Description
Next generation liquid nobel gas detectors for the search of weakly interacting massive particles (WIMPs) aim to increase their sensitivity down to the neutrino fog. To achieve this ambitious goal, it is imperative to further reduce detector backgrounds dominated by LXe intrinsic isotopes of 85Kr and 222Rn ten-times below the unshieldable solar and atmospheric neutrino background. Already the XENONnT experiment achieved world leading low background levels for 222Rn (< 1 µBq/kg) and 85Kr (0.2 ppt) through their removal via cryogenic distillation, paired with stringent material selections.

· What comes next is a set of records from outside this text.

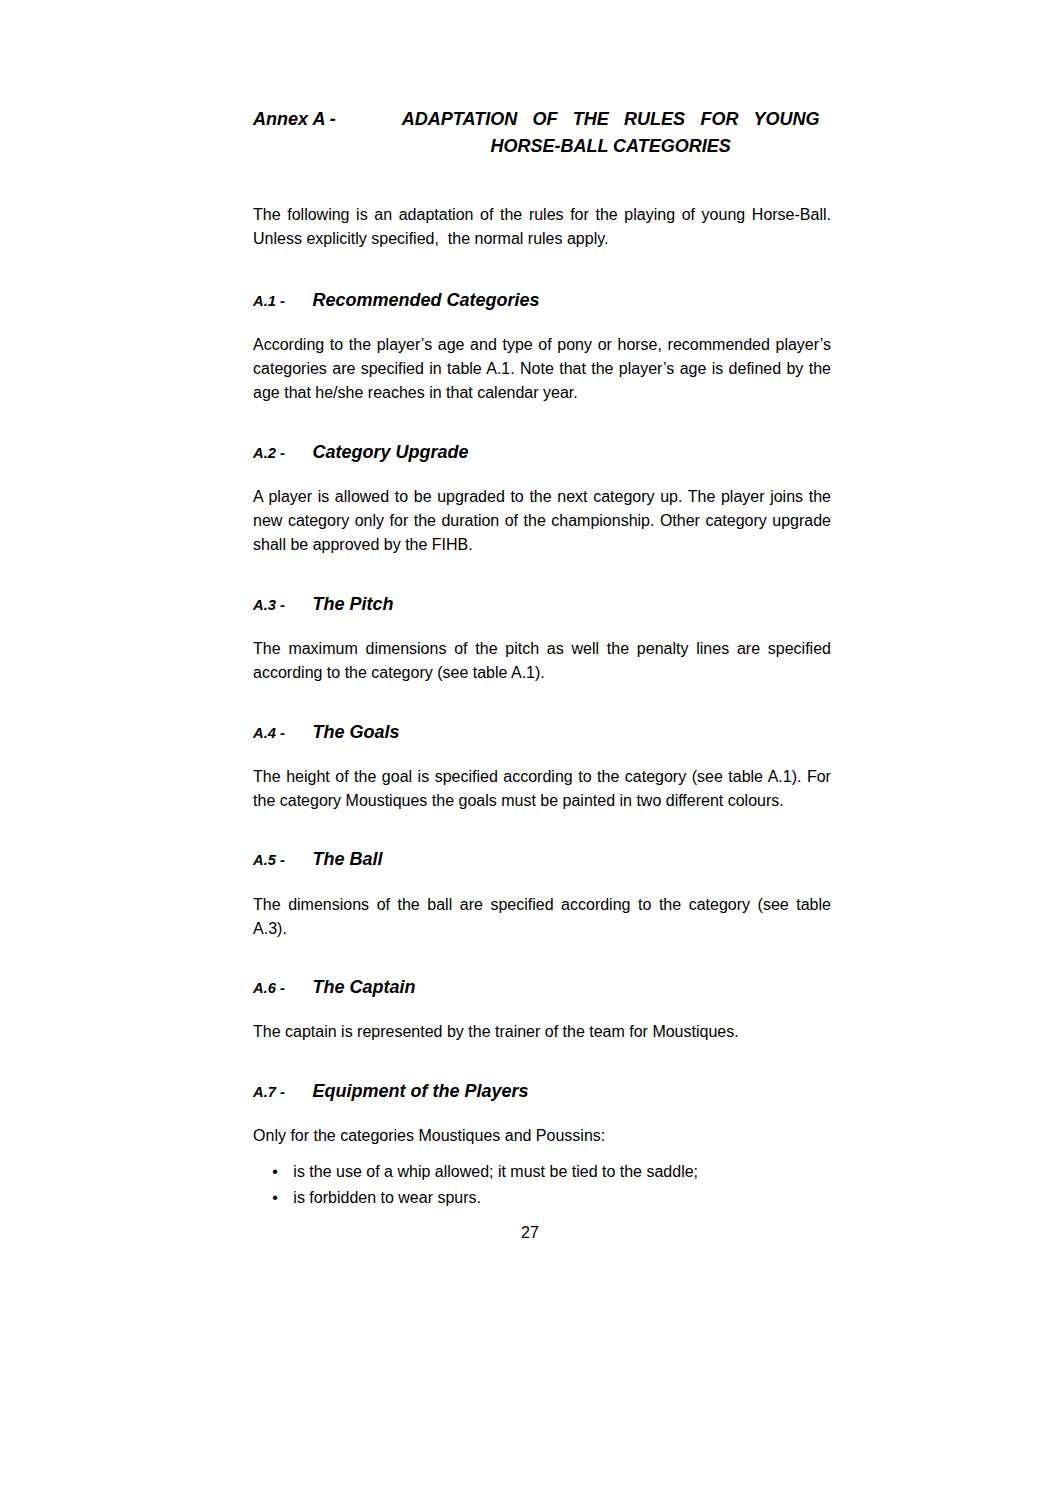Annex A -ADAPTATION OF THE RULES FOR YOUNGHORSE-BALL CATEGORIES
The following is an adaptation of the rules for the playing of young Horse-Ball. Unless explicitly specified, the normal rules apply.
A.1 -Recommended Categories
According to the player’s age and type of pony or horse, recommended player’s categories are specified in table A.1. Note that the player’s age is defined by the age that he/she reaches in that calendar year.
A.2 -Category Upgrade
A player is allowed to be upgraded to the next category up. The player joins the new category only for the duration of the championship. Other category upgrade shall be approved by the FIHB.
A.3 -The Pitch
The maximum dimensions of the pitch as well the penalty lines are specified according to the category (see table A.1).
A.4 -The Goals
The height of the goal is specified according to the category (see table A.1). For the category Moustiques the goals must be painted in two different colours.
A.5 -The Ball
The dimensions of the ball are specified according to the category (see table A.3).
A.6 -The Captain
The captain is represented by the trainer of the team for Moustiques.
A.7 -Equipment of the Players
Only for the categories Moustiques and Poussins:
is the use of a whip allowed; it must be tied to the saddle;
is forbidden to wear spurs.
27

In the ERC Advanced Grand project LowRad the technical foundations for the next generation cryogenic krypton and radon removal systems are developed. This includes among other things a krypton concentrator and a cryogenic heat pump. The concentrator aims to reduce the krypton enriched off-gas losses during krypton distillation by another factor 1000 making a continuous online distillation during data taking feasible. The cryogenic heat pump tackles the 20 kW heating and cooling power demands of future radon removal systems, which is required to reduce the 222Rn background to less than 0.1 µBq/kg, or less than 1 atom in 100 mol xenon. On this poster we will present the status of these two systems currently developed.
Acknowledging the support of the ERC AdG project "LowRad" (101055063).